We’re discussing “one-liner” theology in the next few blogs, as it pertains to some folks reading one line of Scripture and developing their Christology around that single verse or part of a verse. Some Jehovah’s Witnesses and Biblical Unitarians are among these folks, but there are others. To be sure, many of these folks develop a more complex Christology, but even they often throw out the ‘one-liners’ as a seed to begin a discussion. I’d like to look at these popular Scriptures that are used as a seed to undermine the doctrine that Jesus is God indeed.

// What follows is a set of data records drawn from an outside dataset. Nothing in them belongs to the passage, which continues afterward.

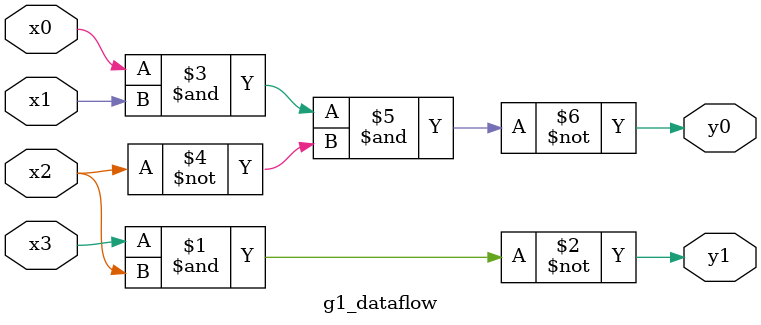
<source format=v>
`timescale 1ns / 1ps

module g1_dataflow(
    input x3,
    input x2,
    input x1,
    input x0,
    output y1,
    output y0
    );
	 
	 // not(x2_, x2);
	 // nand(y1, x3, x2);
	 // nand(y0, x0, x1, x2_);
	
	assign y1 = ~(x3 & x2);
	assign y0 = ~(x0 & x1 & ~x2);


endmodule

</source>
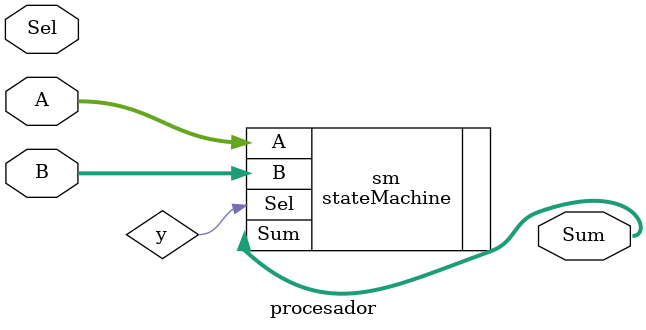
<source format=v>
module procesador( //lab1
    input [15:0] A,
    input [15:0] B,
    input [3:0] Sel,
    output wire [15:0] Sum
);

    stateMachine sm (.A(A),.B(B),.Sel(y),.Sum(Sum)); //customer

    Memory mem (.a(Sel),.b(Sel),.c(Sel),.d(Sel)); //adder8bit

endmodule
</source>
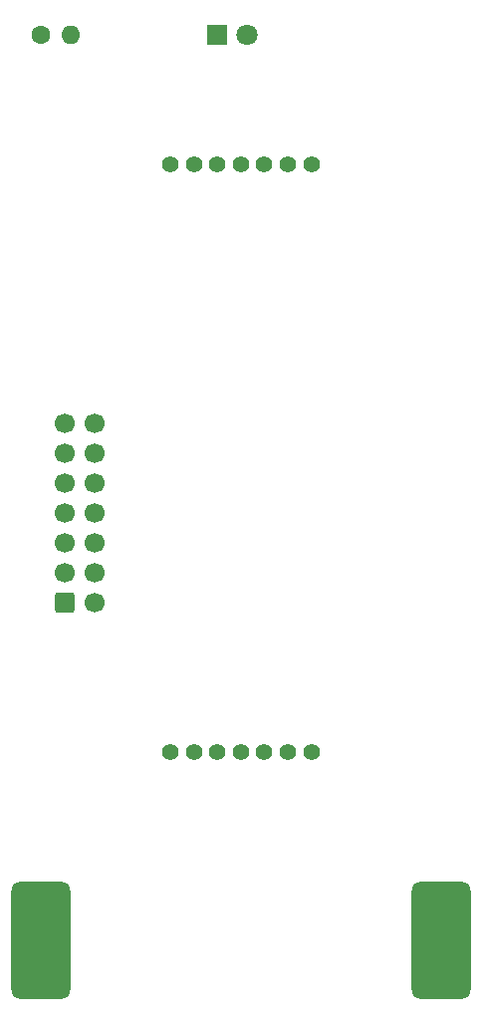
<source format=gbr>
%TF.GenerationSoftware,KiCad,Pcbnew,(6.0.2)*%
%TF.CreationDate,2022-06-02T11:54:08+02:00*%
%TF.ProjectId,Ctrl_AA,4374726c-5f41-4412-9e6b-696361645f70,rev?*%
%TF.SameCoordinates,Original*%
%TF.FileFunction,Soldermask,Top*%
%TF.FilePolarity,Negative*%
%FSLAX46Y46*%
G04 Gerber Fmt 4.6, Leading zero omitted, Abs format (unit mm)*
G04 Created by KiCad (PCBNEW (6.0.2)) date 2022-06-02 11:54:08*
%MOMM*%
%LPD*%
G01*
G04 APERTURE LIST*
G04 Aperture macros list*
%AMRoundRect*
0 Rectangle with rounded corners*
0 $1 Rounding radius*
0 $2 $3 $4 $5 $6 $7 $8 $9 X,Y pos of 4 corners*
0 Add a 4 corners polygon primitive as box body*
4,1,4,$2,$3,$4,$5,$6,$7,$8,$9,$2,$3,0*
0 Add four circle primitives for the rounded corners*
1,1,$1+$1,$2,$3*
1,1,$1+$1,$4,$5*
1,1,$1+$1,$6,$7*
1,1,$1+$1,$8,$9*
0 Add four rect primitives between the rounded corners*
20,1,$1+$1,$2,$3,$4,$5,0*
20,1,$1+$1,$4,$5,$6,$7,0*
20,1,$1+$1,$6,$7,$8,$9,0*
20,1,$1+$1,$8,$9,$2,$3,0*%
G04 Aperture macros list end*
%ADD10RoundRect,0.781250X-1.718750X-4.218750X1.718750X-4.218750X1.718750X4.218750X-1.718750X4.218750X0*%
%ADD11C,1.400000*%
%ADD12RoundRect,0.250000X-0.600000X-0.600000X0.600000X-0.600000X0.600000X0.600000X-0.600000X0.600000X0*%
%ADD13C,1.700000*%
%ADD14C,1.600000*%
%ADD15O,1.600000X1.600000*%
%ADD16R,1.800000X1.800000*%
%ADD17C,1.800000*%
G04 APERTURE END LIST*
D10*
%TO.C,J2*%
X128000000Y-120000000D03*
%TD*%
D11*
%TO.C,LCD1*%
X105000000Y-54000000D03*
X107000000Y-54000000D03*
X109000000Y-54000000D03*
X111000000Y-54000000D03*
X113000000Y-54000000D03*
X115000000Y-54000000D03*
X117000000Y-54000000D03*
X117000000Y-104000000D03*
X115000000Y-104000000D03*
X113000000Y-104000000D03*
X111000000Y-104000000D03*
X109000000Y-104000000D03*
X107000000Y-104000000D03*
X105000000Y-104000000D03*
%TD*%
D10*
%TO.C,J1*%
X94000000Y-120000000D03*
%TD*%
D12*
%TO.C,J3*%
X96000000Y-91240000D03*
D13*
X98540000Y-91240000D03*
X96000000Y-88700000D03*
X98540000Y-88700000D03*
X96000000Y-86160000D03*
X98540000Y-86160000D03*
X96000000Y-83620000D03*
X98540000Y-83620000D03*
X96000000Y-81080000D03*
X98540000Y-81080000D03*
X96000000Y-78540000D03*
X98540000Y-78540000D03*
X96000000Y-76000000D03*
X98540000Y-76000000D03*
%TD*%
D14*
%TO.C,TH1*%
X94000000Y-43000000D03*
D15*
X96540000Y-43000000D03*
%TD*%
D16*
%TO.C,D1*%
X109000000Y-43000000D03*
D17*
X111540000Y-43000000D03*
%TD*%
M02*

</source>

One of these Scriptures I see used often in an effort to show Jesus is not God is 1Timothy 2:5 “For there is one God, and one mediator between God and men, the man Christ Jesus.” Yet, as I hope to show below, this Scripture is taken completely out of context and does not mean what is assumed.
Perhaps the first cardinal rule of understanding Scripture is reading the phrase in the context in which it is found. It is quite dangerous or at least foolhardy to live by Scriptures that are taken out of context. For example, what should the Christian do, if his eye offends him? The Scripture concludes he should pluck it out, but clearly the Lord is speaking in allegory. The ideal is for a Christian to overcome, but if he finds himself powerless before a sin, then it would be better to completely avoid any circumstance whereby one would be tested in such a matter. The Lord concludes it is better to enter into life (spiritually) maimed than not to enter at all (Matthew 18:9). If I had a problem with pornography, for example, and every time I went on the internet I ended up on sites that undermined my resolve to be faithful to Jesus, it would be better for me not to own a computer—get rid of it, sell it or throw it in the garbage. It would be far better to do that than to destroy my life by falling into pornography.
Paul wrote to Timothy saying he should advise all Christians in every church to pray for all (unchristian) people, including local authorities and kings, and concludes that this is good and pleasing to our Savior-God (1Timothy 2:1-3). Now understand that Paul is not referring to God, our Savior, but to our Savior-God. I say this, because it seems Paul is drawing a parallel from one of Caesar’s titles. Caesar was considered to be the protectorate of the Empire and thereby was referred to as the divine savior-god. Just as the savior-god, Caesar, was interested in the well being of those in his empire (viz. protecting them from enemies), so Jesus, our Savior-God was interested in our spiritual well being and that all men, everywhere, would come to the knowledge of the truth (1Timothy 2:3-4). Why is the Savior-God interested in this? It is because: “There is one God, and one Mediator between God and men, the Man, Christ Jesus (who also happens to be our Savior-God; cp. 1Timothy 2:3-5).
It is important that a mediator is able to adequately represent the interests of two parties in conflict, which in this case would be God and humanity. Jesus is adequate for the office of mediator in that he is God (the Savior-God) and Man (the Messiah who gave himself as our ransom 1Timothy 2:6). The interests of both parties find meaning in him.
Therefore, there is absolutely nothing in Paul’s statement concerning Jesus that would lead one to conclude he is not God. On the contrary, Paul calls Jesus both God and Man, both Savior and Ransom—the Mediator between God and men.